TASK OBJECTIVE: Set down all of the records below exactly, please, omitting the images.

*** RECORDS SUPPLIED ***

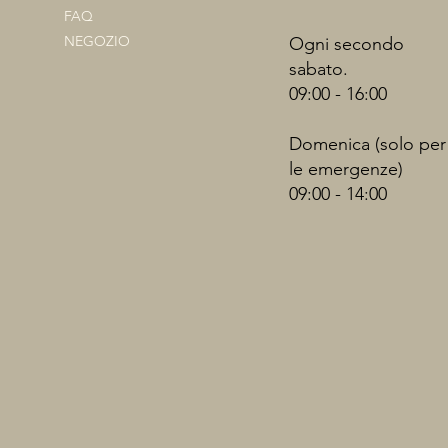
FAQ
NEGOZIO
Ogni secondo
sabato.
09:00 - 16:00
Domenica (solo per
le emergenze)
09:00 - 14:00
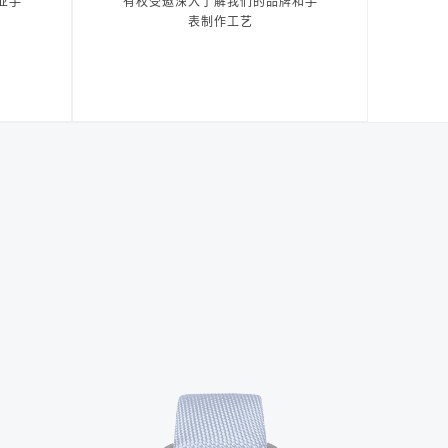
业手
有权受邀深入了解我们的品牌和手
表制作工艺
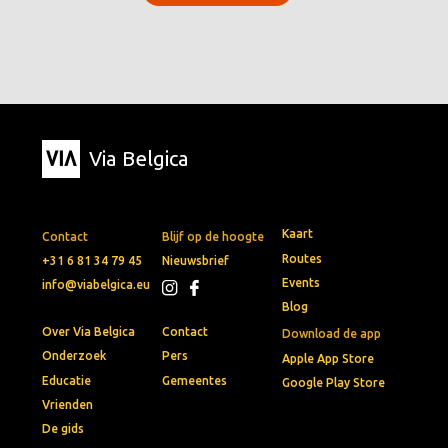
Via Belgica
Kaart
Contact
Blijf op de hoogte
Routes
+31 6 81 34 79 45
Nieuwsbrief
Events
info@viabelgica.eu
Blog
Over Via Belgica
Contact
Download de app
Onderzoek
Pers
Apple App Store
Educatie
Gemeentes
Google Play Store
Vrienden
De gids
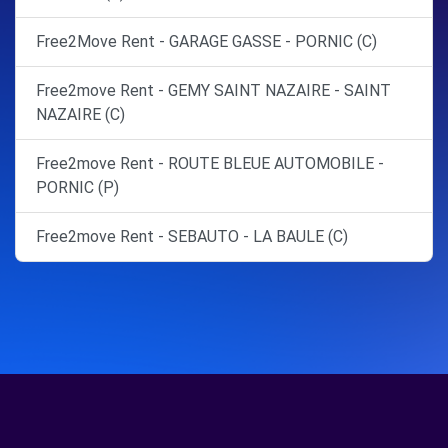
Free2Move Rent - GARAGE GASSE - PORNIC (C)
Free2move Rent - GEMY SAINT NAZAIRE - SAINT
NAZAIRE (C)
Free2move Rent - ROUTE BLEUE AUTOMOBILE -
PORNIC (P)
Free2move Rent - SEBAUTO - LA BAULE (C)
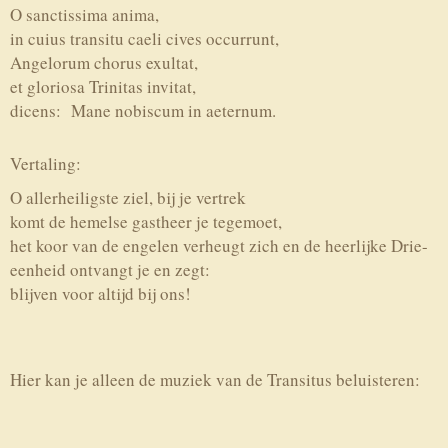
O sanctissima anima,
in cuius transitu caeli cives occurrunt,
Angelorum chorus exultat,
et gloriosa Trinitas invitat,
dicens: Mane nobiscum in aeternum.
Vertaling:
O
allerheiligste
ziel
,
bij je vertrek
komt de
hemelse
gastheer
je tegemoet
,
het koor van de engelen
verheugt
zich
en
de heerlijke
Drie-
eenheid
ontvangt je en zegt
:
blijven
voor altijd bij ons!
Hier kan je alleen de muziek van de Transitus beluisteren:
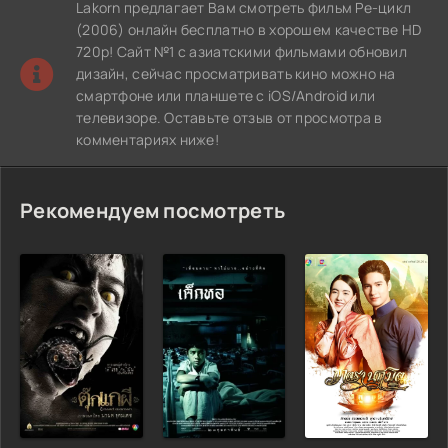
Lakorn предлагает Вам смотреть фильм Ре-цикл
(2006) онлайн бесплатно в хорошем качестве HD
720p! Сайт №1 с азиатскими фильмами обновил
дизайн, сейчас просматривать кино можно на
смартфоне или планшете с iOS/Android или
телевизоре. Оставьте отзыв от просмотра в
комментариях ниже!
Рекомендуем посмотреть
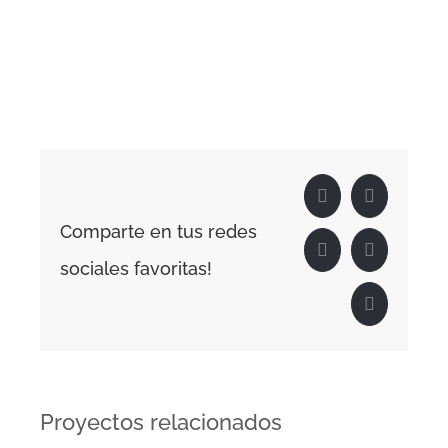
Facebook
X
Comparte en tus redes
LinkedIn
WhatsApp
sociales favoritas!
Correo
electrónico
Proyectos relacionados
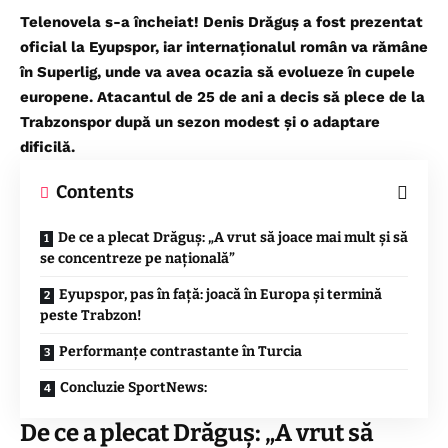
Telenovela s-a încheiat! Denis Drăguș a fost prezentat
oficial la Eyupspor, iar internaționalul român va rămâne
în Superlig, unde va avea ocazia să evolueze în cupele
europene. Atacantul de 25 de ani a decis să plece de la
Trabzonspor după un sezon modest și o adaptare
dificilă.
Contents
De ce a plecat Drăguș: „A vrut să joace mai mult și să
se concentreze pe națională”
Eyupspor, pas în față: joacă în Europa și termină
peste Trabzon!
Performanțe contrastante în Turcia
Concluzie SportNews:
De ce a plecat Drăguș: „A vrut să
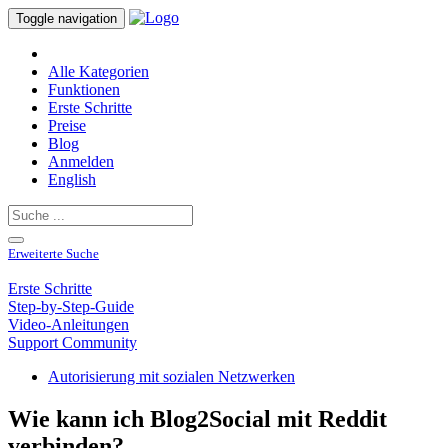
Toggle navigation
Alle Kategorien
Funktionen
Erste Schritte
Preise
Blog
Anmelden
English
Erweiterte Suche
Erste Schritte
Step-by-Step-Guide
Video-Anleitungen
Support Community
Autorisierung mit sozialen Netzwerken
Wie kann ich Blog2Social mit Reddit
verbinden?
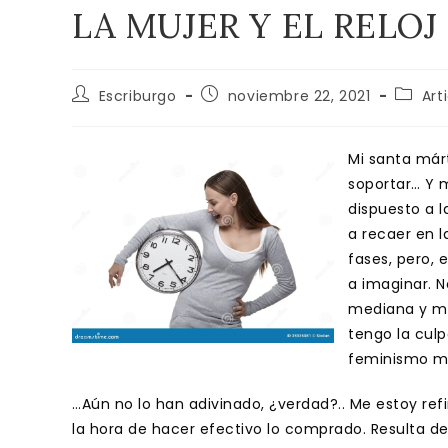
LA MUJER Y EL RELOJ
Autor
Publicación
Catego
Escriburgo
noviembre 22, 2021
Art
de
de
de
la
la
la
entrada:
entrada:
entrad
Mi santa már
soportar… Y 
dispuesto a l
a recaer en l
fases, pero, 
a imaginar. N
mediana y m
tengo la cul
feminismo m
…Aún no lo han adivinado, ¿verdad?.. Me estoy refi
la hora de hacer efectivo lo comprado. Resulta d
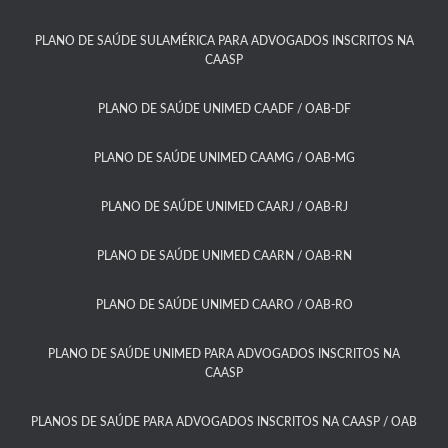
PLANO DE SAÚDE SULAMÉRICA PARA ADVOGADOS INSCRITOS NA
CAASP​
PLANO DE SAÚDE UNIMED CAADF / OAB-DF​
PLANO DE SAÚDE UNIMED CAAMG / OAB-MG​
PLANO DE SAÚDE UNIMED CAARJ / OAB-RJ​
PLANO DE SAÚDE UNIMED CAARN / OAB-RN
PLANO DE SAÚDE UNIMED CAARO / OAB-RO​
PLANO DE SAÚDE UNIMED PARA ADVOGADOS INSCRITOS NA
CAASP​
PLANOS DE SAÚDE PARA ADVOGADOS INSCRITOS NA CAASP / OAB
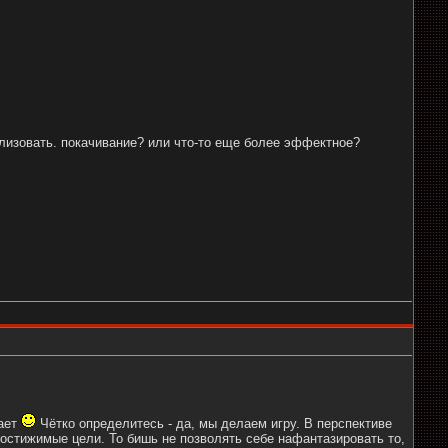
ализовать. покачивание? или что-то еще более эффектное?
нает
Чётко определитесь - да, мы делаем игру. В перспективе
достижимые цели. То бишь не позволять себе нафантазировать то,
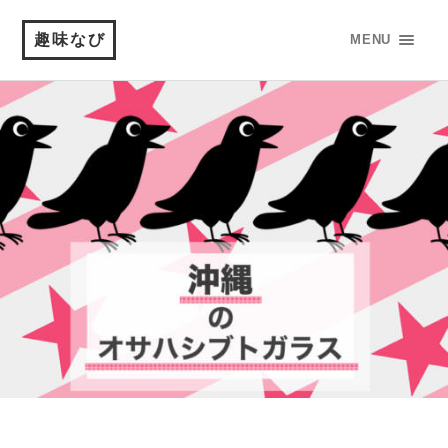
趣味なび
MENU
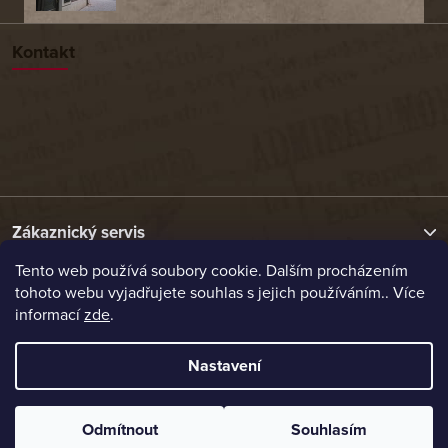
Kontakt
Zákaznický servis
Tento web používá soubory cookie. Dalším procházením
tohoto webu vyjadřujete souhlas s jejich používáním.. Více
Užitečné odkazy
informací
zde
.
Naše nabídka
Nastavení
Vytvořil Shoptet
Odmítnout
Souhlasím
Copyright 2026
Etrafika.cz
. Všechna práva vyhrazena.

***

WRITTEN REPLY:
FAQ
NEGOZIO
Ogni secondo
sabato.
09:00 - 16:00
Domenica (solo per
le emergenze)
09:00 - 14:00
业手
有权受邀深入了解我们的品牌和手
表制作工艺
Via Belgica
Kaart
Contact
Blijf op de hoogte
Routes
+31 6 81 34 79 45
Nieuwsbrief
Events
info@viabelgica.eu
Blog
Over Via Belgica
Contact
Download de app
Onderzoek
Pers
Apple App Store
Educatie
Gemeentes
Google Play Store
Vrienden
De gids
Free2Move Rent - GARAGE GASSE - PORNIC (C)
Free2move Rent - GEMY SAINT NAZAIRE - SAINT
NAZAIRE (C)
Free2move Rent - ROUTE BLEUE AUTOMOBILE -
PORNIC (P)
Free2move Rent - SEBAUTO - LA BAULE (C)
O sanctissima anima,
in cuius transitu caeli cives occurrunt,
Angelorum chorus exultat,
et gloriosa Trinitas invitat,
dicens: Mane nobiscum in aeternum.
Vertaling:
O
allerheiligste
ziel
,
bij je vertrek
komt de
hemelse
gastheer
je tegemoet
,
het koor van de engelen
verheugt
zich
en
de heerlijke
Drie-
eenheid
ontvangt je en zegt
:
blijven
voor altijd bij ons!
Hier kan je alleen de muziek van de Transitus beluisteren:
Lakorn предлагает Вам смотреть фильм Ре-цикл
(2006) онлайн бесплатно в хорошем качестве HD
720p! Сайт №1 с азиатскими фильмами обновил
дизайн, сейчас просматривать кино можно на
смартфоне или планшете с iOS/Android или
телевизоре. Оставьте отзыв от просмотра в
комментариях ниже!
Рекомендуем посмотреть
Facebook
X
Comparte en tus redes
LinkedIn
WhatsApp
sociales favoritas!
Correo
electrónico
Proyectos relacionados
Telenovela s-a încheiat! Denis Drăguș a fost prezentat
oficial la Eyupspor, iar internaționalul român va rămâne
în Superlig, unde va avea ocazia să evolueze în cupele
europene. Atacantul de 25 de ani a decis să plece de la
Trabzonspor după un sezon modest și o adaptare
dificilă.
Contents
De ce a plecat Drăguș: „A vrut să joace mai mult și să
se concentreze pe națională”
Eyupspor, pas în față: joacă în Europa și termină
peste Trabzon!
Performanțe contrastante în Turcia
Concluzie SportNews:
De ce a plecat Drăguș: „A vrut să
Toggle navigation
Alle Kategorien
Funktionen
Erste Schritte
Preise
Blog
Anmelden
English
Erweiterte Suche
Erste Schritte
Step-by-Step-Guide
Video-Anleitungen
Support Community
Autorisierung mit sozialen Netzwerken
Wie kann ich Blog2Social mit Reddit
verbinden?
LA MUJER Y EL RELOJ
Autor
Publicación
Catego
Escriburgo
noviembre 22, 2021
Art
de
de
de
la
la
la
entrada:
entrada:
entrad
Mi santa már
soportar… Y 
dispuesto a l
a recaer en l
fases, pero, 
a imaginar. N
mediana y m
tengo la cul
feminismo m
…Aún no lo han adivinado, ¿verdad?.. Me estoy refi
la hora de hacer efectivo lo comprado. Resulta d
PLANO DE SAÚDE SULAMÉRICA PARA ADVOGADOS INSCRITOS NA
CAASP​
PLANO DE SAÚDE UNIMED CAADF / OAB-DF​
PLANO DE SAÚDE UNIMED CAAMG / OAB-MG​
PLANO DE SAÚDE UNIMED CAARJ / OAB-RJ​
PLANO DE SAÚDE UNIMED CAARN / OAB-RN
PLANO DE SAÚDE UNIMED CAARO / OAB-RO​
PLANO DE SAÚDE UNIMED PARA ADVOGADOS INSCRITOS NA
CAASP​
PLANOS DE SAÚDE PARA ADVOGADOS INSCRITOS NA CAASP / OAB
ализовать. покачивание? или что-то еще более эффектное?
нает
Чётко определитесь - да, мы делаем игру. В перспективе
достижимые цели. То бишь не позволять себе нафантазировать то,
趣味なび
MENU
Kontakt
Zákaznický servis
Tento web používá soubory cookie. Dalším procházením
tohoto webu vyjadřujete souhlas s jejich používáním.. Více
Užitečné odkazy
informací
zde
.
Naše nabídka
Nastavení
Vytvořil Shoptet
Odmítnout
Souhlasím
Copyright 2026
Etrafika.cz
. Všechna práva vyhrazena.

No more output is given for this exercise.